The UI will include a button to start and stop the capture of the point cloud, as well as an option to export and share the generated point cloud file.
In our main view, we’ll create a ZStack
that overlays the AR view with buttons for controlling the capture process and sharing the result.
@main
struct PointCloudExampleApp: App {
@StateObject var arManager = ARManager()
var body: some Scene {
WindowGroup {
ZStack(alignment: .bottom) {
UIViewWrapper(view: arManager.sceneView).ignoresSafeArea()
HStack(spacing: 30) {
Button {
arManager.isCapturing.toggle()
} label: {
Image(systemName: arManager.isCapturing ?
"stop.circle.fill" :
"play.circle.fill")
}
ShareLink(item: PLYFile(pointCloud: arManager.pointCloud),
preview: SharePreview("exported.ply")) {
Image(systemName: "square.and.arrow.up.circle.fill")
}
}.foregroundStyle(.black, .white)
.font(.system(size: 50))
.padding(25)
}
}
}
}
Final Thoughts
In this two-part article, we’ve built a basic AR application capable of generating and presenting 3D point cloudsusing ARKit and LiDAR in Swift. We discovered how to extract LiDAR data, convert it to points in 3D space, and unite it into a single point cloud, along with the ability to export and share it as a .PLY file.
This app is just the beginning. You could enhance it further by adding features like more advanced filtering, allowing the user to adjust point cloud density, or improving the cloud quality by replacing the points in the grid dictionary depending on distance or other factors.
The compact and cost-effective nature of the iPhone’s LiDAR makes advanced depth sensing accessible to developers and opens up a world of possibilities for innovative applications.
Happy coding!

+ + +

_WHAT YOU NEED TO DO_
1 – Extract the passage of the point cloud article between "In our main" and "UIViewWrapper(view: arManager.sceneView).ignoresSafeArea()", inclusive.
2 – For each statement, answer yes or no to whether it agrees with the point cloud article, and quote the words that decide it. (a) The main view uses a ZStack to place control buttons over the AR view. (b) The article calls the iPhone's LiDAR costly. (c) The generated point cloud can be shared as a .PLY file.
The material placed after this text has no role in the exercise.

[Stored data]
+ + +

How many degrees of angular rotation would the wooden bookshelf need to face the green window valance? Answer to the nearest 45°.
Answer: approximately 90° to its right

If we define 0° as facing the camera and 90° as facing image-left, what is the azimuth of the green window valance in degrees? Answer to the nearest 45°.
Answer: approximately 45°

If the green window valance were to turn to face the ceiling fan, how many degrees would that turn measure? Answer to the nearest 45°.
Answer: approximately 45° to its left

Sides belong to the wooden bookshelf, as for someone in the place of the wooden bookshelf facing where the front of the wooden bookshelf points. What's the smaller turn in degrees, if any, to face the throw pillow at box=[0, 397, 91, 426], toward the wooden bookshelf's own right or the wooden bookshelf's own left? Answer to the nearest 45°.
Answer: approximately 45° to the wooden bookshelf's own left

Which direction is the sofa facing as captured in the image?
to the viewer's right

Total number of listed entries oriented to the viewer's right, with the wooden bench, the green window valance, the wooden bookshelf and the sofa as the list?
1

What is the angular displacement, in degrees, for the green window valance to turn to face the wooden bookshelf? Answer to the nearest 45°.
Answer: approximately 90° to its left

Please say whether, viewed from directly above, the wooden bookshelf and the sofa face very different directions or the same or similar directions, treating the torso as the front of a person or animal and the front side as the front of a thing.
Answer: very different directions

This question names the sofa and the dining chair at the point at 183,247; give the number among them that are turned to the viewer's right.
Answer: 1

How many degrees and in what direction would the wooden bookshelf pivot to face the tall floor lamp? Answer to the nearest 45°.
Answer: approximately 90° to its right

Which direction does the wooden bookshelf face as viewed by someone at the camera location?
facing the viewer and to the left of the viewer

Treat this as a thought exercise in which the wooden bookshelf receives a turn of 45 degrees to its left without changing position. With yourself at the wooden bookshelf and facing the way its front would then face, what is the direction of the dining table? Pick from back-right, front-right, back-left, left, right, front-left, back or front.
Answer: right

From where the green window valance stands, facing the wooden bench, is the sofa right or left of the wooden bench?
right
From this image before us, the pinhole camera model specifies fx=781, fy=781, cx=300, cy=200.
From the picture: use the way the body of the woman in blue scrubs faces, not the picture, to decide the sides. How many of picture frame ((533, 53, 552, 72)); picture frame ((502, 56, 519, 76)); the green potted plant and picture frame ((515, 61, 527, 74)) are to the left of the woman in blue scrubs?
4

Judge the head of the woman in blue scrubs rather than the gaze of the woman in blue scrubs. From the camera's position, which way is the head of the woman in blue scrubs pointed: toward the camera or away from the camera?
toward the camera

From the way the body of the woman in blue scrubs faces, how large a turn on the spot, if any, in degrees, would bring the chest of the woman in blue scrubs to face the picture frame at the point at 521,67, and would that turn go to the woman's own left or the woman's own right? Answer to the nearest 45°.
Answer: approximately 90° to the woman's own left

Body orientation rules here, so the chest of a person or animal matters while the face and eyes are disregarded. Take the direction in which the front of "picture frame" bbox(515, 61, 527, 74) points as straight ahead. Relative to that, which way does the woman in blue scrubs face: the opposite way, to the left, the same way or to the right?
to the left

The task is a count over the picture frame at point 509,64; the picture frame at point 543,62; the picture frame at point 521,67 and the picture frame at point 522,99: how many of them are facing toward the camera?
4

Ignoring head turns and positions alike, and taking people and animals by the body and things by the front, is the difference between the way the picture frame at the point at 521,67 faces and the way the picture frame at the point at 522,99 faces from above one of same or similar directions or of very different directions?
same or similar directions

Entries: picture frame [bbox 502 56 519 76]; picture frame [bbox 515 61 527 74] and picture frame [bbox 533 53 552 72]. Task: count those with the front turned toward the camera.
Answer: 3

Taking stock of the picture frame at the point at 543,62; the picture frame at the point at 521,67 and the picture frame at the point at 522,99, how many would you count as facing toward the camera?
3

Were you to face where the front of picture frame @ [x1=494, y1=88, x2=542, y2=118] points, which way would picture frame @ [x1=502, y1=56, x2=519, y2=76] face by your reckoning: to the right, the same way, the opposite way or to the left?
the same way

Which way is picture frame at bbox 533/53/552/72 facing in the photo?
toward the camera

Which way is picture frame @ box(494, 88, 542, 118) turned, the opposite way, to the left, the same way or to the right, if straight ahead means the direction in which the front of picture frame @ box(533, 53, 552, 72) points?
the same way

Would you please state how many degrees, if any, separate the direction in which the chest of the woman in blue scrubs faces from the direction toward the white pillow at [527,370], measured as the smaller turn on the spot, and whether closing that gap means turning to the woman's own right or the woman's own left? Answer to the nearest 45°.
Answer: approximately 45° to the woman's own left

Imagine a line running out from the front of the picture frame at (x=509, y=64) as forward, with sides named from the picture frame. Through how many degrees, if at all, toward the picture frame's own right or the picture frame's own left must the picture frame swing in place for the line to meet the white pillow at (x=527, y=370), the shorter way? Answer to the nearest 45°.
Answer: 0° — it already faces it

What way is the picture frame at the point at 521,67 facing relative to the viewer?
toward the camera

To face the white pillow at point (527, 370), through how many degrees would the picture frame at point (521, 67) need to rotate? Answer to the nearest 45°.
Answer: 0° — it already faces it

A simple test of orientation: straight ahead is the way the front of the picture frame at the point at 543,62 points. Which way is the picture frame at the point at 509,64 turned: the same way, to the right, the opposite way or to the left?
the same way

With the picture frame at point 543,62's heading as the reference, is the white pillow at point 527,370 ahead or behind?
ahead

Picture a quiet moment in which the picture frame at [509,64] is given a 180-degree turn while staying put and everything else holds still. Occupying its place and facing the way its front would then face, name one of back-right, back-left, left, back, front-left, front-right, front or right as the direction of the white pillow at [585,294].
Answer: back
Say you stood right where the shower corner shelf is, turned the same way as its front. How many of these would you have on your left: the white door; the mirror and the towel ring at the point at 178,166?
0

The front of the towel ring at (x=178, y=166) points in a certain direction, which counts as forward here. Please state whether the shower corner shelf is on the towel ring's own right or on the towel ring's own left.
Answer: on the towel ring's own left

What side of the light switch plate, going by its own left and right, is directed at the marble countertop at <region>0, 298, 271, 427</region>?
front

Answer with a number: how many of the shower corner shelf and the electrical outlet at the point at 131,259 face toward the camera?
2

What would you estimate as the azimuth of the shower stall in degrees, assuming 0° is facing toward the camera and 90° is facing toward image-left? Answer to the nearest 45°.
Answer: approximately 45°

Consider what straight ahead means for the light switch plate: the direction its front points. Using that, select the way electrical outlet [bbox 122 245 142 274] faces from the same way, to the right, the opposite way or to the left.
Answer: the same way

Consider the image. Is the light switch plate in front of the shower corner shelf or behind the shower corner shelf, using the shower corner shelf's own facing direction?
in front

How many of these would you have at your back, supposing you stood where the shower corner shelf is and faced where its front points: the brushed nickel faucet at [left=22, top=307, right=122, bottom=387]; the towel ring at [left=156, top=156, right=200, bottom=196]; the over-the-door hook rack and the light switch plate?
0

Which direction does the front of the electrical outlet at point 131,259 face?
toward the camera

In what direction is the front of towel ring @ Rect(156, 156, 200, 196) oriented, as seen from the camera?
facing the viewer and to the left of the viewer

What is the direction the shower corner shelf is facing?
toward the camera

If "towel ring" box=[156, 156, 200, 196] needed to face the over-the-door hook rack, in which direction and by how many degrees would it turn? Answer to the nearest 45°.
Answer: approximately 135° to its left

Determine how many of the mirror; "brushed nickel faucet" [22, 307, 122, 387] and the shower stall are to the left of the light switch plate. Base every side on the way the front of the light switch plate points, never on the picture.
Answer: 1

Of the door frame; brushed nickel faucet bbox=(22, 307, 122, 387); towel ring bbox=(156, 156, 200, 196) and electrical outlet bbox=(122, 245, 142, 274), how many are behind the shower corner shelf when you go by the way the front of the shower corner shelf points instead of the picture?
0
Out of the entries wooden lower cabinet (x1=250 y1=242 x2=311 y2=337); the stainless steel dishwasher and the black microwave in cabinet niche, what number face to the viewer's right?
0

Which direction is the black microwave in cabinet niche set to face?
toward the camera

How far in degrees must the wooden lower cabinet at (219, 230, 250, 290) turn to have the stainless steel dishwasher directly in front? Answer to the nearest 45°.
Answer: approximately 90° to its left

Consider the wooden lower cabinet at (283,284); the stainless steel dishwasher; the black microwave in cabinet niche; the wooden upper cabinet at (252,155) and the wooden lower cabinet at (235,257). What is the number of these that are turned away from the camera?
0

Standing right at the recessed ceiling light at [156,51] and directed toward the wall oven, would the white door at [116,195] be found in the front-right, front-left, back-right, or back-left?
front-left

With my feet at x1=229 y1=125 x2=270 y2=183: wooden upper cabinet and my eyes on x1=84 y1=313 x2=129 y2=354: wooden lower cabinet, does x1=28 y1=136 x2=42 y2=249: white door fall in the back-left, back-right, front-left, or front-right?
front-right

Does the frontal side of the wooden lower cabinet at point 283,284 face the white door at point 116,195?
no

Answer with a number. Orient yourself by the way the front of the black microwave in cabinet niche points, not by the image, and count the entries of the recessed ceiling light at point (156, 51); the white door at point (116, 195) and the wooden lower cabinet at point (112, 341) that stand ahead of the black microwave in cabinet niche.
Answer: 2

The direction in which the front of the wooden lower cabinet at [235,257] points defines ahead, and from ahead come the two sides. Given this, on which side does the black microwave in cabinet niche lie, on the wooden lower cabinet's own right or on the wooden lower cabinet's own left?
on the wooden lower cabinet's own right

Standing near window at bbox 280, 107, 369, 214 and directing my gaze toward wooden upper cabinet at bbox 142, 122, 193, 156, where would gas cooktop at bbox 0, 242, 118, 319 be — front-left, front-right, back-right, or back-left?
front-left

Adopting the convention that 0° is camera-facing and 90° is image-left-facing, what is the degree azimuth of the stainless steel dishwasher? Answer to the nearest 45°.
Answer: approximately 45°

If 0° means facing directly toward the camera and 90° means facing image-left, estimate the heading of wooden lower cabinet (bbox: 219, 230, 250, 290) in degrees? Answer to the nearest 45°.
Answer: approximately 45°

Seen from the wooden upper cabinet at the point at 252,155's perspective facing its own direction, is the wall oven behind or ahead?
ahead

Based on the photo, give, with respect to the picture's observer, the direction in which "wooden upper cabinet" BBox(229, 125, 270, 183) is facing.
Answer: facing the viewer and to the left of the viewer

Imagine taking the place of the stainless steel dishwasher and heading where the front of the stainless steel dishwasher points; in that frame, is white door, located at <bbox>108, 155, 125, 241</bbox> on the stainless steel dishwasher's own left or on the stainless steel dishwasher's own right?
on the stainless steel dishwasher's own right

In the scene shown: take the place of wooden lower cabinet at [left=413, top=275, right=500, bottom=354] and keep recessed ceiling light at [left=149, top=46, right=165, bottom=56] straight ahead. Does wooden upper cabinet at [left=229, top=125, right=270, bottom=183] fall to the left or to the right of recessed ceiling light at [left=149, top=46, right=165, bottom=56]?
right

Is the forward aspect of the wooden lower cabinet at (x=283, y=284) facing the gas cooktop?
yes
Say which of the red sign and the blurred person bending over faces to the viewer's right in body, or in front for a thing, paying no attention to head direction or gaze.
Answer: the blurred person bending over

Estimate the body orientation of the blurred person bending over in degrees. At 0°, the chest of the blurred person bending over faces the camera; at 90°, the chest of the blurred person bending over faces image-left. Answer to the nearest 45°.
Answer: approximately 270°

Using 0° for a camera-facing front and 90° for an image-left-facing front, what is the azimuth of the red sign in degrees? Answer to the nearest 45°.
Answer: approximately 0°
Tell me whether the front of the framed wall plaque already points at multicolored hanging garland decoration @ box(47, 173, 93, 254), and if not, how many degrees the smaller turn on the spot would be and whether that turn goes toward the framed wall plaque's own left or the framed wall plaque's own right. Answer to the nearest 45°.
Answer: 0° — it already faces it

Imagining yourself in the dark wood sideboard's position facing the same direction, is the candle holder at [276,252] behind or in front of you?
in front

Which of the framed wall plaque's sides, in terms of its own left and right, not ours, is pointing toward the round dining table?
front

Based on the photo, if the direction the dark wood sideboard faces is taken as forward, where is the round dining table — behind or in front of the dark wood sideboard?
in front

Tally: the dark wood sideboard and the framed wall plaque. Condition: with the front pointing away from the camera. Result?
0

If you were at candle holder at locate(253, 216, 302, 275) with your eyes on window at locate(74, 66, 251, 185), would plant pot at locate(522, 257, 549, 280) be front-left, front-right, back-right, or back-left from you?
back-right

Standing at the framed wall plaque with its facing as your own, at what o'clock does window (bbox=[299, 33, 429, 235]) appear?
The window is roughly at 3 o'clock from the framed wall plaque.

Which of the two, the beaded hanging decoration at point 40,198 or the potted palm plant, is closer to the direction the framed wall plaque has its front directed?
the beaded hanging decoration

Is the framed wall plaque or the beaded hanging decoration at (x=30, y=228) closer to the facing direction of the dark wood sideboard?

+ + +

_SOLUTIONS TO THE PROBLEMS_
1 –
In our main view, we’ll create a ZStack
that overlays the AR view with buttons for controlling the capture process and sharing the result.
@main
struct PointCloudExampleApp: App {
@StateObject var arManager = ARManager()
var body: some Scene {
WindowGroup {
ZStack(alignment: .bottom) {
UIViewWrapper(view: arManager.sceneView).ignoresSafeArea()

2 –
(a) Yes: "we’ll create a ZStack that overlays the AR view with buttons for controlling the capture process"
(b) No: "The compact and cost-effective nature of the iPhone’s LiDAR"
(c) Yes: "export and share it as a .PLY file"